The economic problem is one of scale - fine detail work that takes many hands would be a large budget if paid as well as a single creative lead on a team might be paid. The argument for paying the lead more is that their’ “creative” contribution, assembling everyone else’s work, seems like a large task, it is bringing together a large task, however, could that creative lead possibly have done that large task exclusively by his or herself no matter what their gender? If the task involved many many people’s fine detail work putting together different parts of the project then how could one “creative” lead be responsible for the success of the whole project?
So just change the pay rates, change the priorities on which pay is based, and plan the budget in advance. More hours of the fine detail work is needed so pay for it, divide the total hours needed and budget a good wage and benefits for all of the staff needed. Then if one or two creative types are needed to assemble the whole project figure out what is left in the budget for their salary and maybe a “lead” bonus that will mean they are earning more than the larger number of workers, but the lead would also be getting some extra attribution and recognition of their creative role. Bonuses for the whole team at the completion of a large project or a party or some other ritual can help strengthen a team’s morale.(7.30)(11.34)
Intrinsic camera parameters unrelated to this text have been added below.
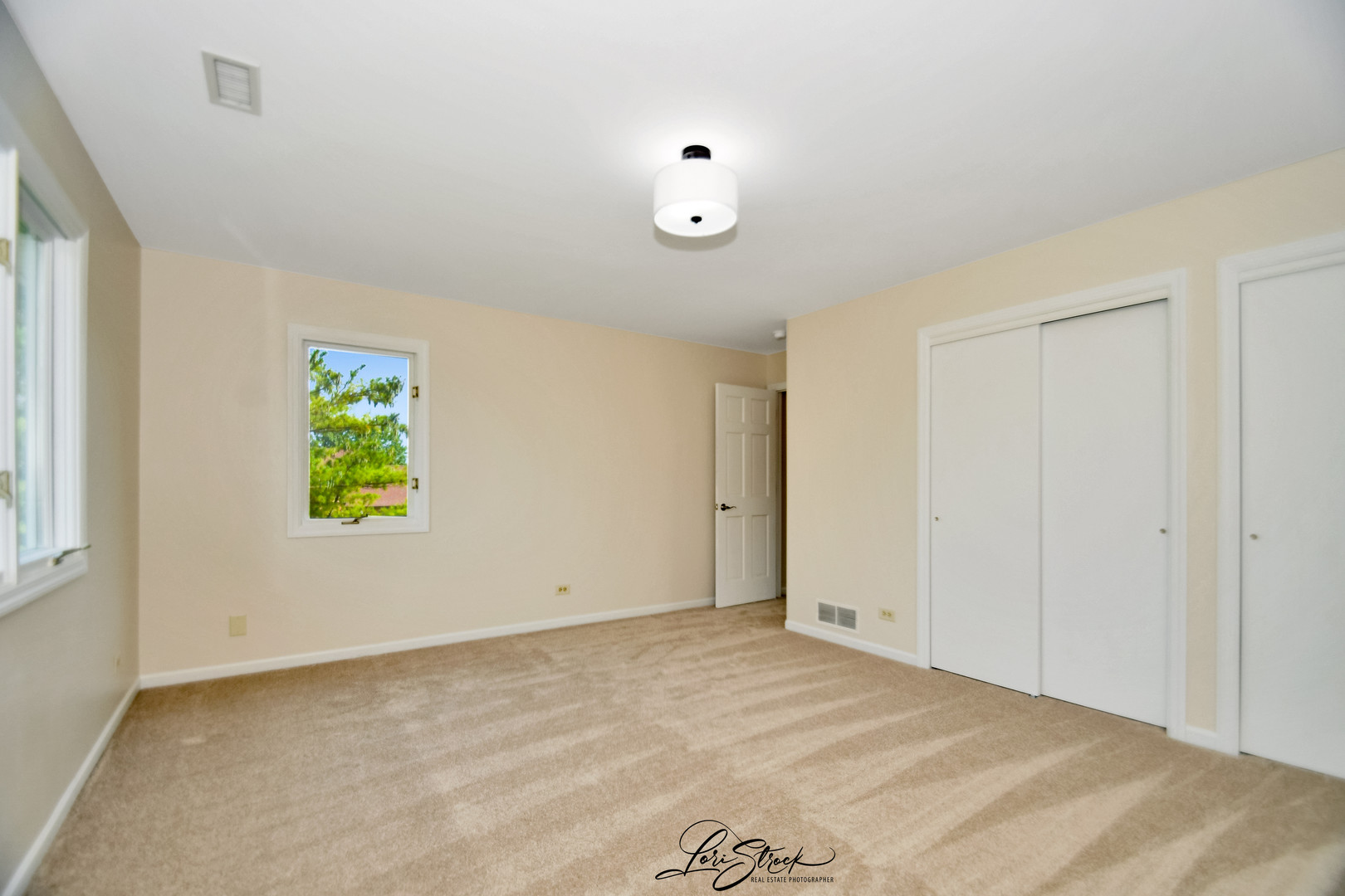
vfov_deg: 77.3
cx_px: 672
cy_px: 448
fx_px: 560
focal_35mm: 15
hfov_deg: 100.4
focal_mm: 10
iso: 400
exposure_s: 1/8000
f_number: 8
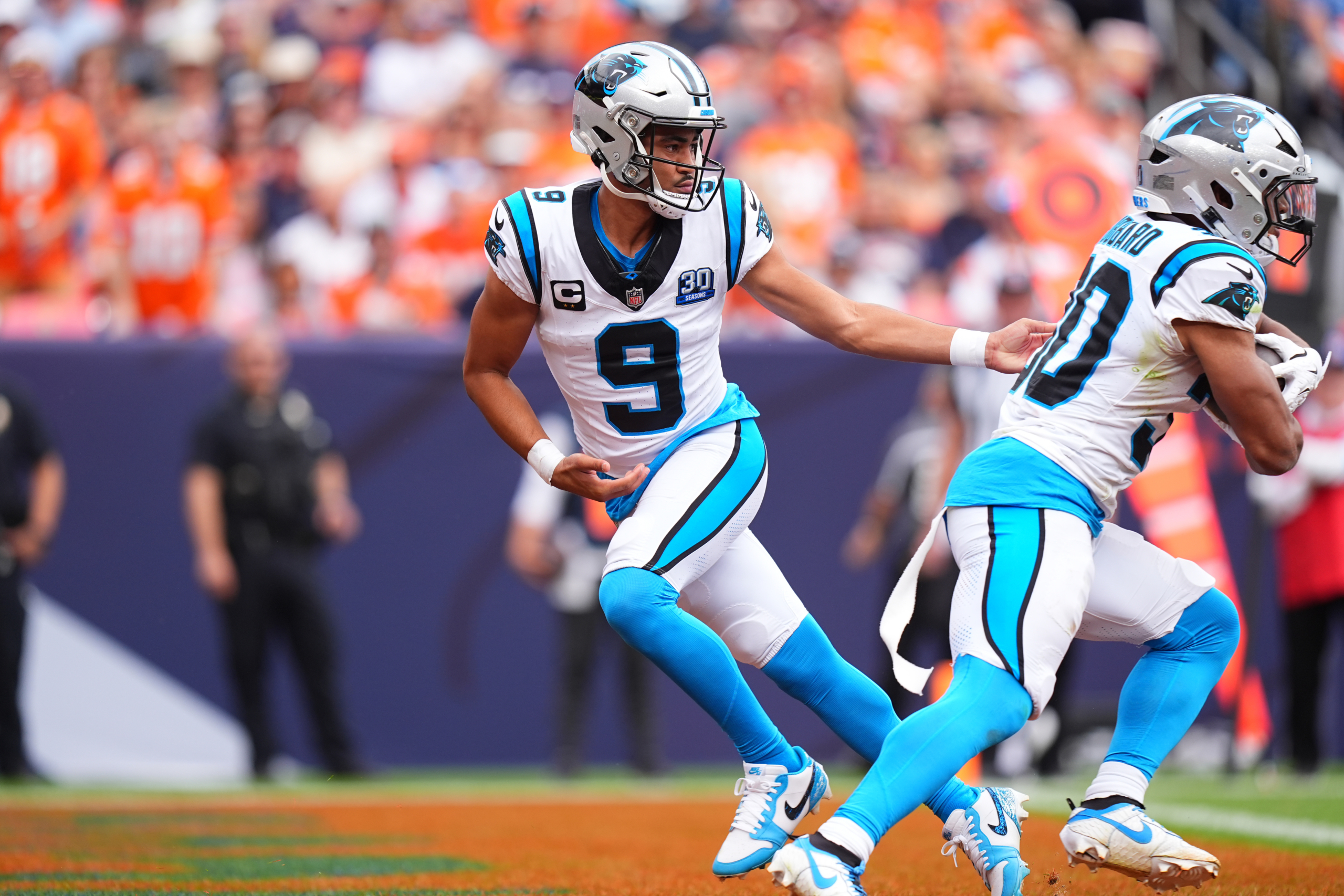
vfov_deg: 3.4
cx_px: 672
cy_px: 448
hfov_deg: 5.2
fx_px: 14933
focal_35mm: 400
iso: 800
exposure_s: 1/2500
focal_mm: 400
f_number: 3.2
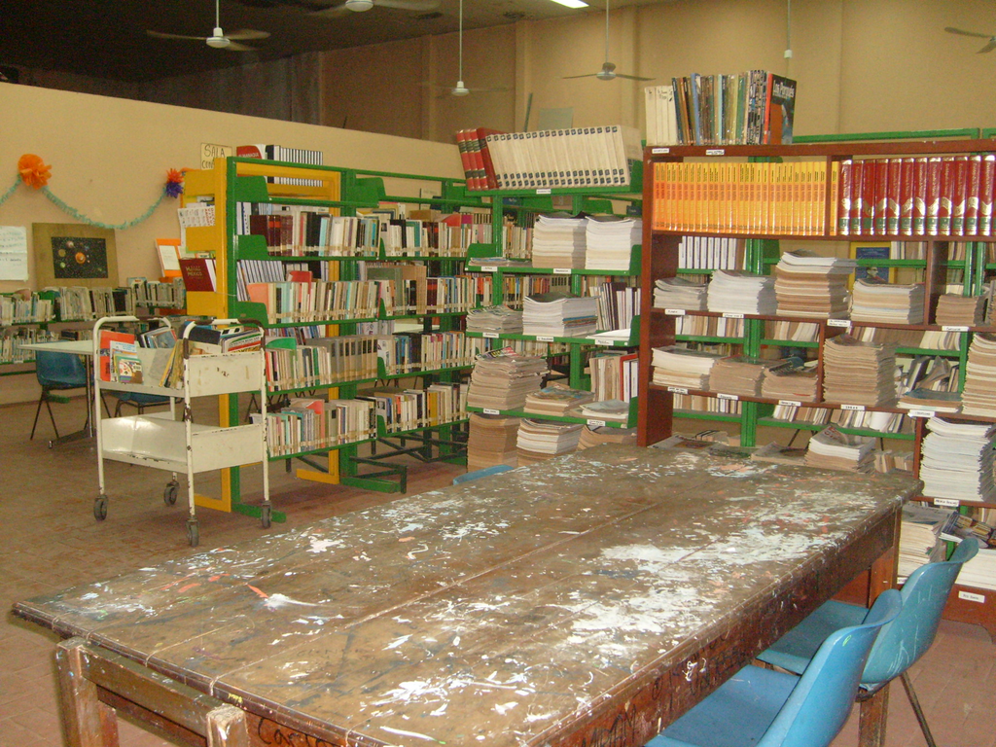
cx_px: 498
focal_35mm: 35
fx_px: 1007
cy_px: 374
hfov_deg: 52.6
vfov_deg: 40.7
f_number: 2.8
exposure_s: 1/45
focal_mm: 5.8
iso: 320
The creative lead would do well to remember the larger team's work made the "creative" whole a possibility and that they couldn't possibly have done the "whole" job all by themselves. In a collectivist culture, which is typical for many Asian nations, the "whole" team would be more likely to be celebrated or chastised as a group for a project’s success or failure and it would bring shame to one person to have attention be brought on their role instead of the attention being focused on an achievement of the whole group. (7.3)
While I will be the only one to have typed this project it was made possible with the help of all the academics and writers whose work is referenced in the footnotes included in the Links & References sections. The software designers who developed the website and ebook graphic design also helped prompt my writing or thought process at times. Over the years online courses and blogs dedicated to helping content marketers and business entrepreneurs or leaders improve their skills have also made a large difference in my skills and added to the variety of resources that are included in this website. My health has been helped by information I’ve learned, it has also been harmed by stress from communication difficulties with navigating in the online and real world communities.
Learning things the hard way can make it easier for everyone else to learn the easy way, if the information is shared. As our world has become more connected and larger with the addition of the virtual communities we are meeting more people and risk offending more people, but that can also be an opportunity to help or be helped by more people. Mixed communities of the future will include more diversity of cognitive skills as children with neurological conditions grow up and join the workforce.
Policies may need to be more blunt about expectations for behavior to help guide workers with less natural ability at social skills - and who might not understand and follow the social cues of “unspoken rules” - which can lead to upset coworkers - and a situation that might lead to harassment or discrimination against the worker who hadn’t grasped the unspoken expectations of their fellow coworkers and/or their management’s unwritten rules.
If you as a manager have rules - write them down, call it a policy, put it in a book or on a website and inform the workers - and -
“That would be great.” (9.9) Thanks.